■ What the exercise asks ■
Every entry is to be returned exactly as it stands; the pictures are to be dropped.

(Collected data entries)
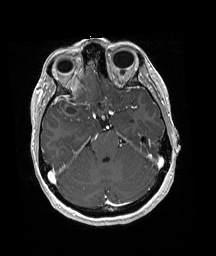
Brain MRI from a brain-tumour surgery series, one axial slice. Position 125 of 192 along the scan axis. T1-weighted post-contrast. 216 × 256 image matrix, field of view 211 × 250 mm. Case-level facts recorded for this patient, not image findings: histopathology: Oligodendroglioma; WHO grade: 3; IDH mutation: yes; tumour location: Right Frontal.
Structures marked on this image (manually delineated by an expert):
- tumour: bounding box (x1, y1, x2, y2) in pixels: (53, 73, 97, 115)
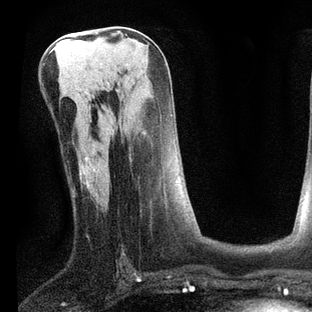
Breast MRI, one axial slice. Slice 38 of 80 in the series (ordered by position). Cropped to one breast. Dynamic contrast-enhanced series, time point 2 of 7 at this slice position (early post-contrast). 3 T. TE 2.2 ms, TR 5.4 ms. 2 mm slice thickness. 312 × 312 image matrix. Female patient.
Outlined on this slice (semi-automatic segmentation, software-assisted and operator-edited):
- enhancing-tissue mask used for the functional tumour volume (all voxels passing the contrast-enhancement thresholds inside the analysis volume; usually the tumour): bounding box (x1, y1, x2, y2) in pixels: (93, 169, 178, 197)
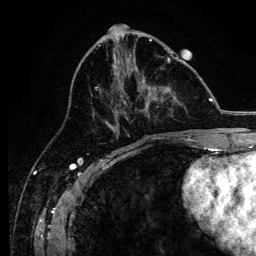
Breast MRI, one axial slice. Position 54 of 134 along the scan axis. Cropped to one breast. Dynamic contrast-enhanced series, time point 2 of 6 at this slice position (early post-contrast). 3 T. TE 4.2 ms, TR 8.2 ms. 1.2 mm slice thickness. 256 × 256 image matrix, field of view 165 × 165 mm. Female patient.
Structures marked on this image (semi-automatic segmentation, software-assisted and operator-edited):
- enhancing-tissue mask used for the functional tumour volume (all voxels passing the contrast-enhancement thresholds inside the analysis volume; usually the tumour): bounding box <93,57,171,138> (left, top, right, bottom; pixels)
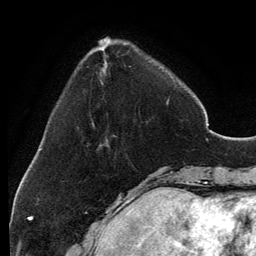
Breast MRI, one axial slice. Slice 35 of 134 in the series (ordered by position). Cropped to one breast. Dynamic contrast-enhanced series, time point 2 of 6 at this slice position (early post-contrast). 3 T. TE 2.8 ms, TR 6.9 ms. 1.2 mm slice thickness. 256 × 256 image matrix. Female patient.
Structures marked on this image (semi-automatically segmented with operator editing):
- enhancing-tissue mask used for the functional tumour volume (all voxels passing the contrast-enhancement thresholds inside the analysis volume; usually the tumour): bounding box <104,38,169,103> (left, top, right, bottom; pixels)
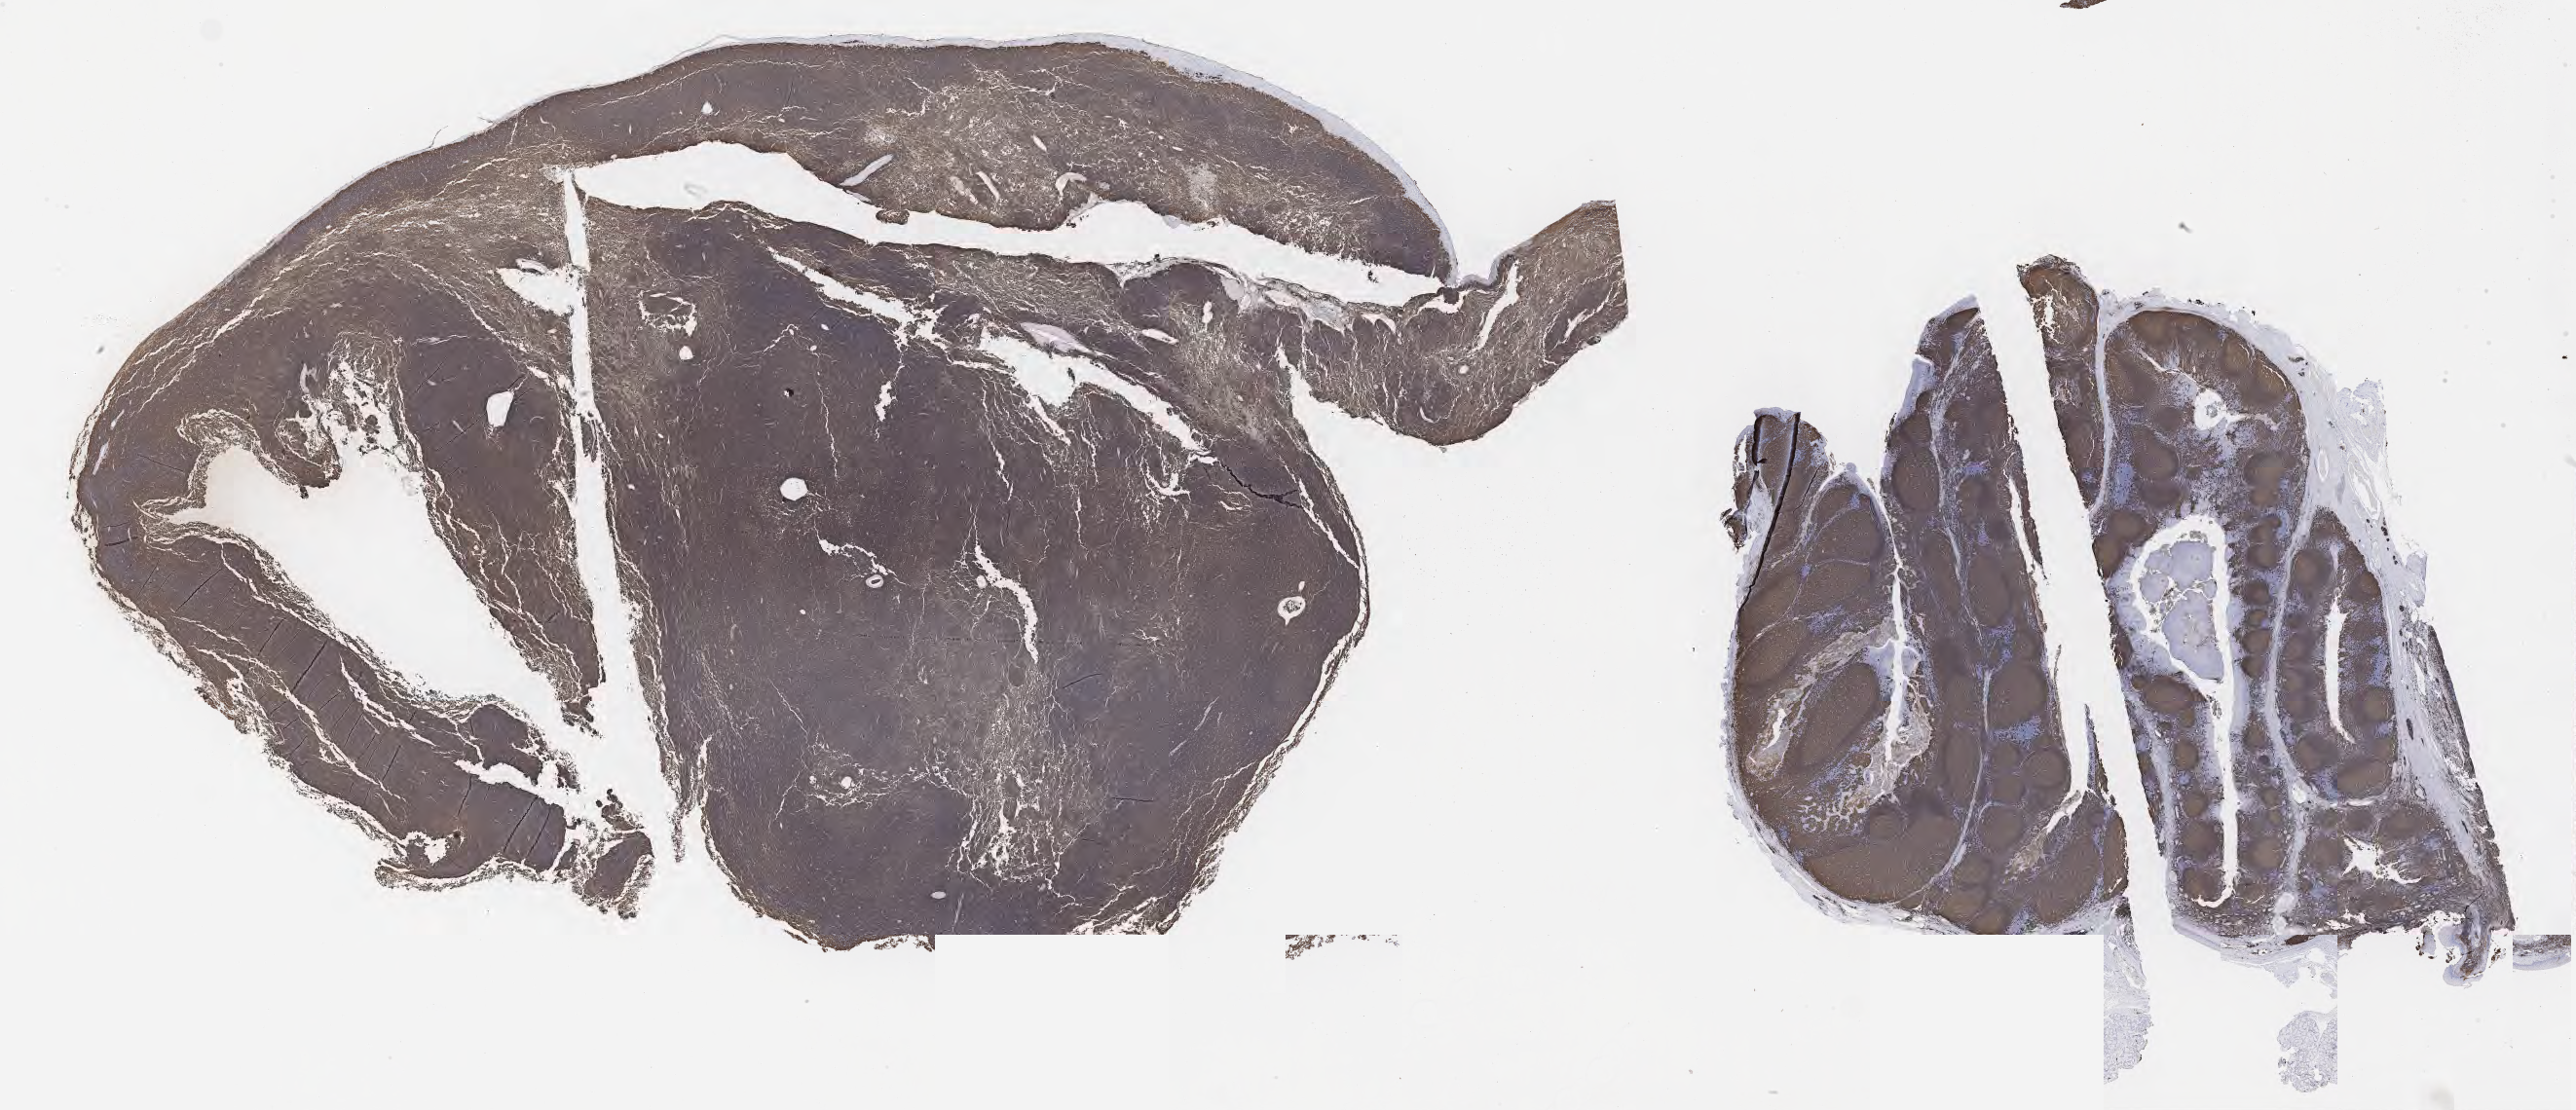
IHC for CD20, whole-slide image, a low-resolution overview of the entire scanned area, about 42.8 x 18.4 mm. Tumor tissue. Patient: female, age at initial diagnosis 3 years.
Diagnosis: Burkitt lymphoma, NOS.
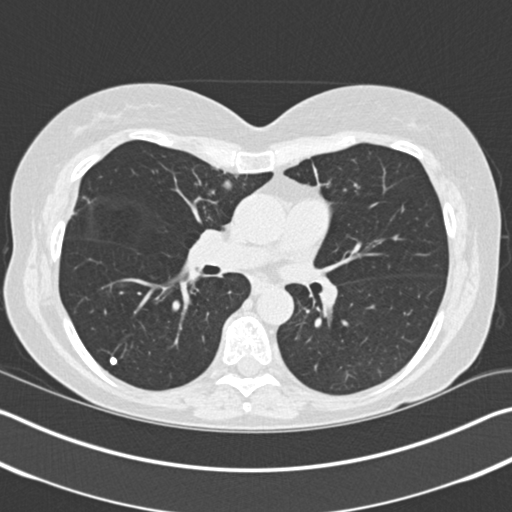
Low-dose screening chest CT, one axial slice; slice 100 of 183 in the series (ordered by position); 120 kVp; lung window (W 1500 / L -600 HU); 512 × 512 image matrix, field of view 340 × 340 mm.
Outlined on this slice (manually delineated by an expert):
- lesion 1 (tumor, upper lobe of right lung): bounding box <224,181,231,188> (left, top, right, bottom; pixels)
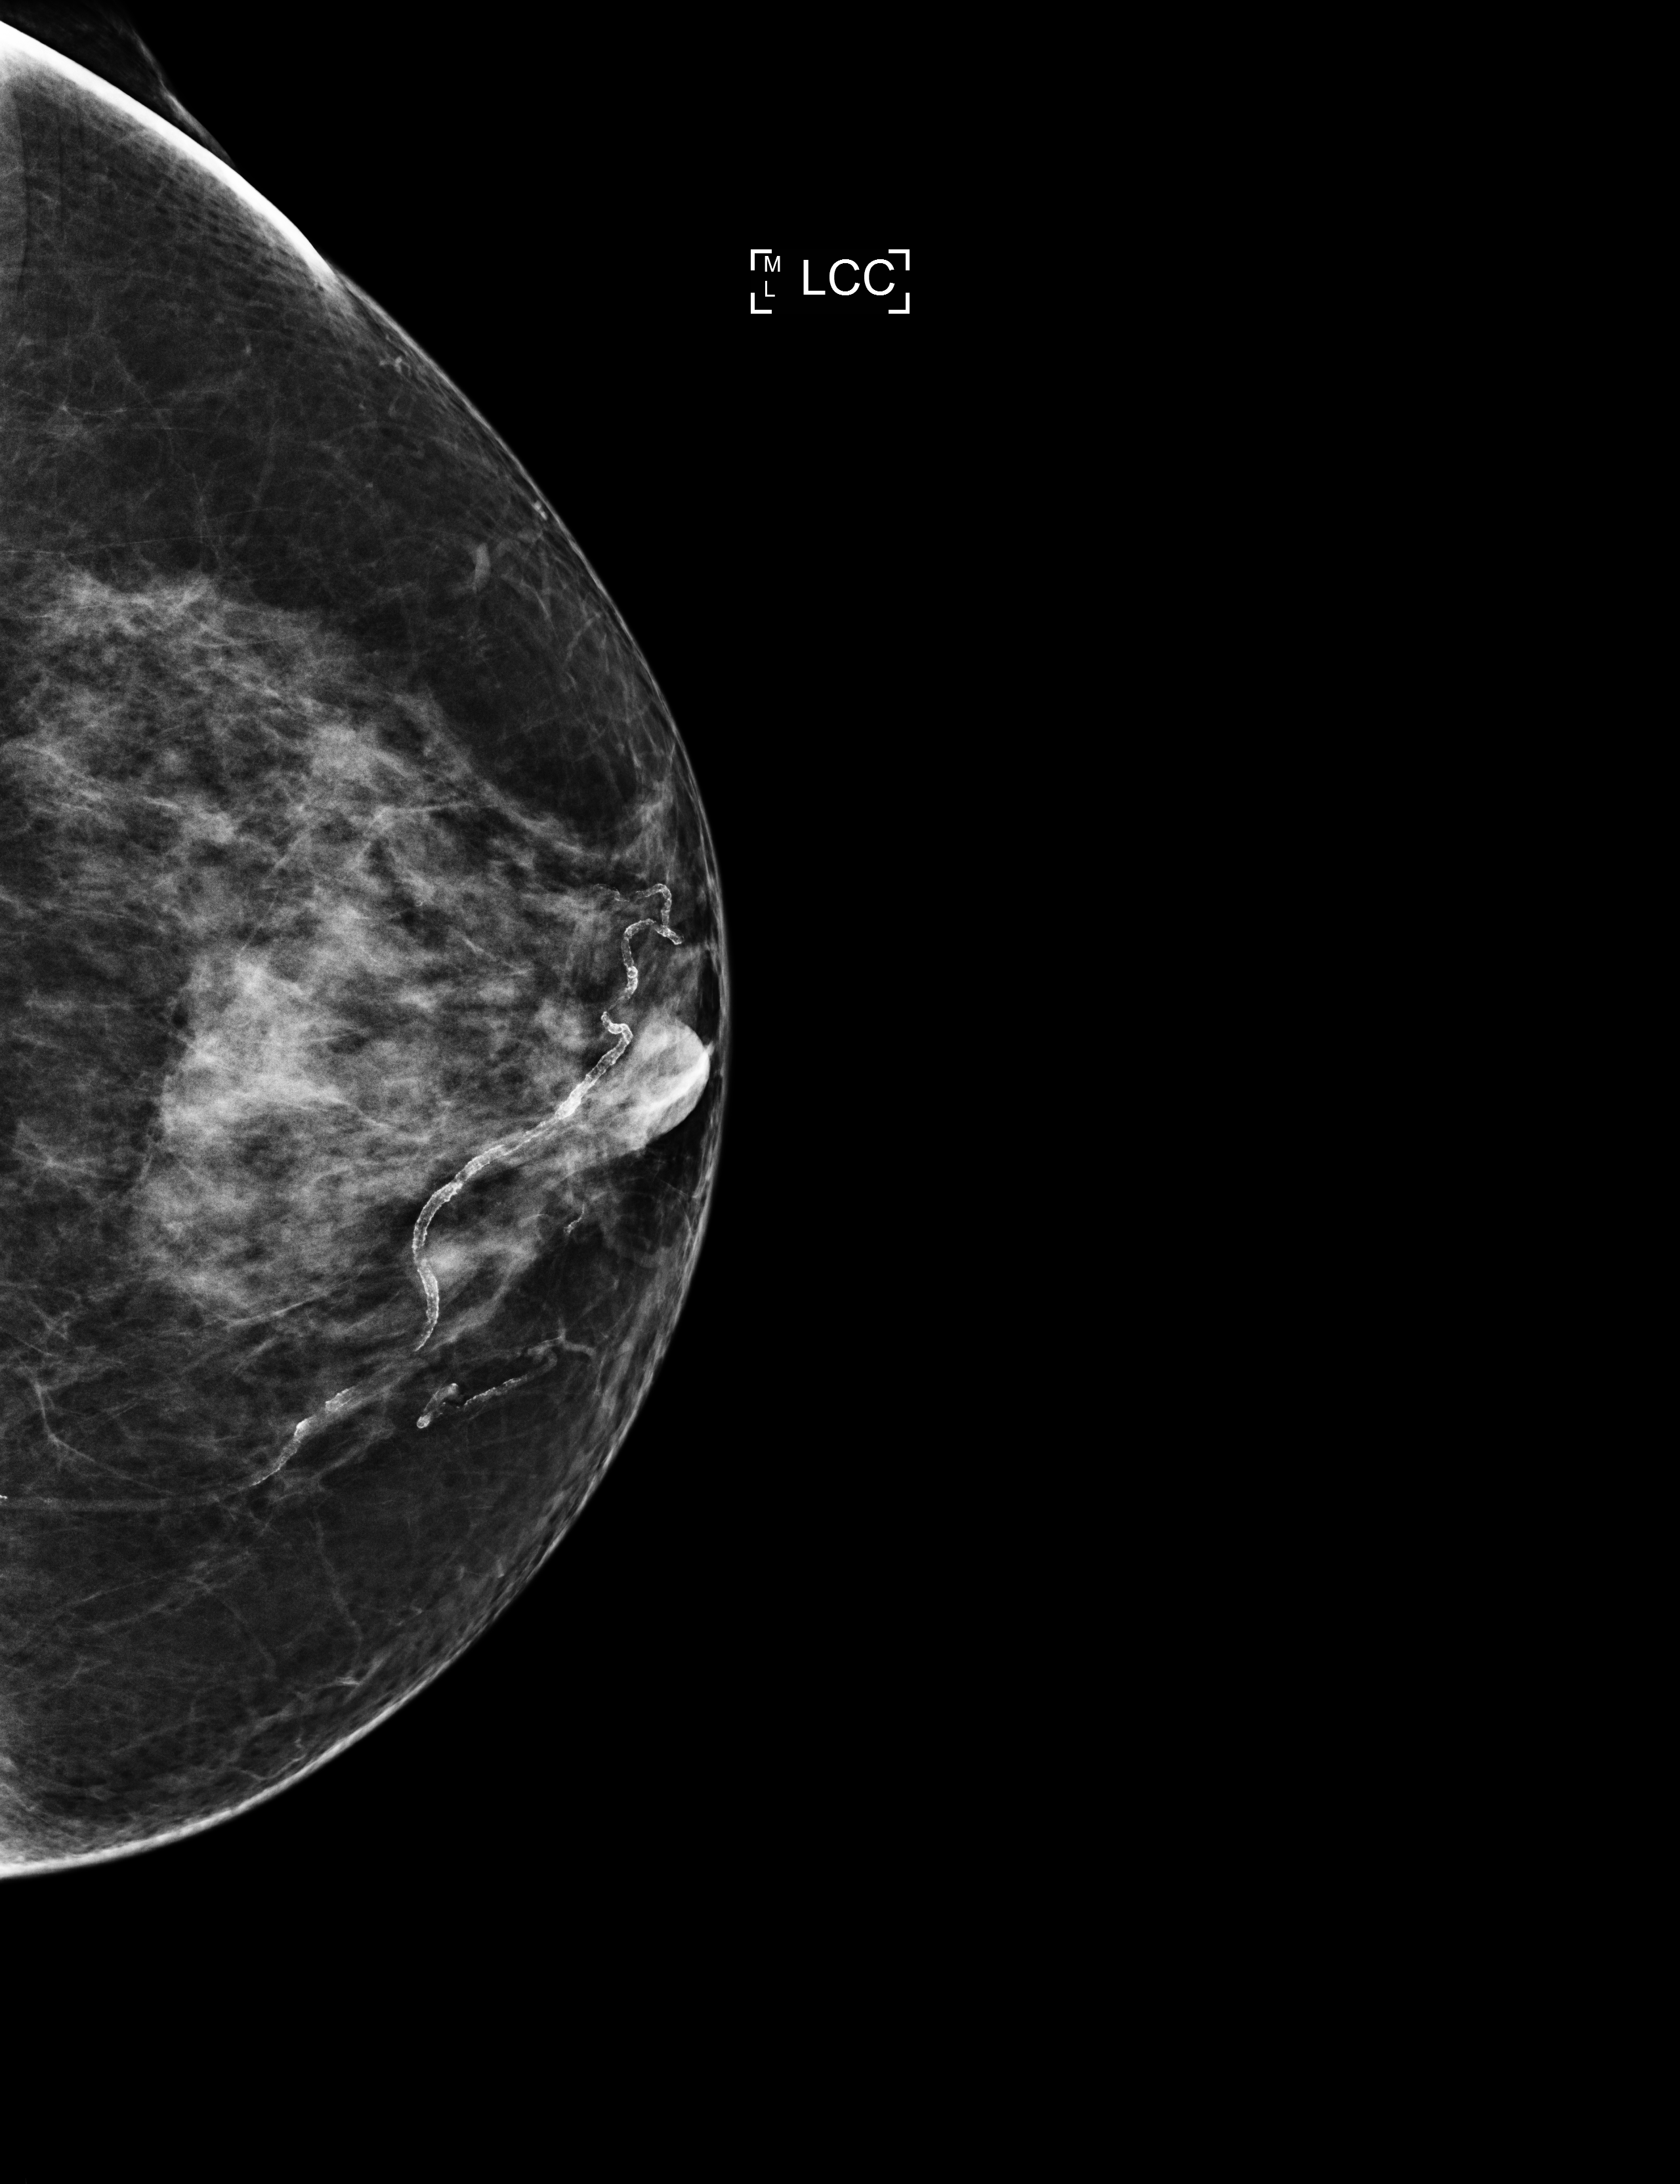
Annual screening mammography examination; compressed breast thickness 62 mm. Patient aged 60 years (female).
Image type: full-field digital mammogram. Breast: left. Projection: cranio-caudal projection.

■ Answer to this problem ■
Brain MRI from a brain-tumour surgery series, one axial slice. Position 125 of 192 along the scan axis. T1-weighted post-contrast. 216 × 256 image matrix, field of view 211 × 250 mm. Case-level facts recorded for this patient, not image findings: histopathology: Oligodendroglioma; WHO grade: 3; IDH mutation: yes; tumour location: Right Frontal.
Structures marked on this image (manually delineated by an expert):
- tumour: bounding box (x1, y1, x2, y2) in pixels: (53, 73, 97, 115)
Breast MRI, one axial slice. Slice 38 of 80 in the series (ordered by position). Cropped to one breast. Dynamic contrast-enhanced series, time point 2 of 7 at this slice position (early post-contrast). 3 T. TE 2.2 ms, TR 5.4 ms. 2 mm slice thickness. 312 × 312 image matrix. Female patient.
Outlined on this slice (semi-automatic segmentation, software-assisted and operator-edited):
- enhancing-tissue mask used for the functional tumour volume (all voxels passing the contrast-enhancement thresholds inside the analysis volume; usually the tumour): bounding box (x1, y1, x2, y2) in pixels: (93, 169, 178, 197)
Breast MRI, one axial slice. Position 54 of 134 along the scan axis. Cropped to one breast. Dynamic contrast-enhanced series, time point 2 of 6 at this slice position (early post-contrast). 3 T. TE 4.2 ms, TR 8.2 ms. 1.2 mm slice thickness. 256 × 256 image matrix, field of view 165 × 165 mm. Female patient.
Structures marked on this image (semi-automatic segmentation, software-assisted and operator-edited):
- enhancing-tissue mask used for the functional tumour volume (all voxels passing the contrast-enhancement thresholds inside the analysis volume; usually the tumour): bounding box <93,57,171,138> (left, top, right, bottom; pixels)
Breast MRI, one axial slice. Slice 35 of 134 in the series (ordered by position). Cropped to one breast. Dynamic contrast-enhanced series, time point 2 of 6 at this slice position (early post-contrast). 3 T. TE 2.8 ms, TR 6.9 ms. 1.2 mm slice thickness. 256 × 256 image matrix. Female patient.
Structures marked on this image (semi-automatically segmented with operator editing):
- enhancing-tissue mask used for the functional tumour volume (all voxels passing the contrast-enhancement thresholds inside the analysis volume; usually the tumour): bounding box <104,38,169,103> (left, top, right, bottom; pixels)
IHC for CD20, whole-slide image, a low-resolution overview of the entire scanned area, about 42.8 x 18.4 mm. Tumor tissue. Patient: female, age at initial diagnosis 3 years.
Diagnosis: Burkitt lymphoma, NOS.
Low-dose screening chest CT, one axial slice; slice 100 of 183 in the series (ordered by position); 120 kVp; lung window (W 1500 / L -600 HU); 512 × 512 image matrix, field of view 340 × 340 mm.
Outlined on this slice (manually delineated by an expert):
- lesion 1 (tumor, upper lobe of right lung): bounding box <224,181,231,188> (left, top, right, bottom; pixels)
Annual screening mammography examination; compressed breast thickness 62 mm. Patient aged 60 years (female).
Image type: full-field digital mammogram. Breast: left. Projection: cranio-caudal projection.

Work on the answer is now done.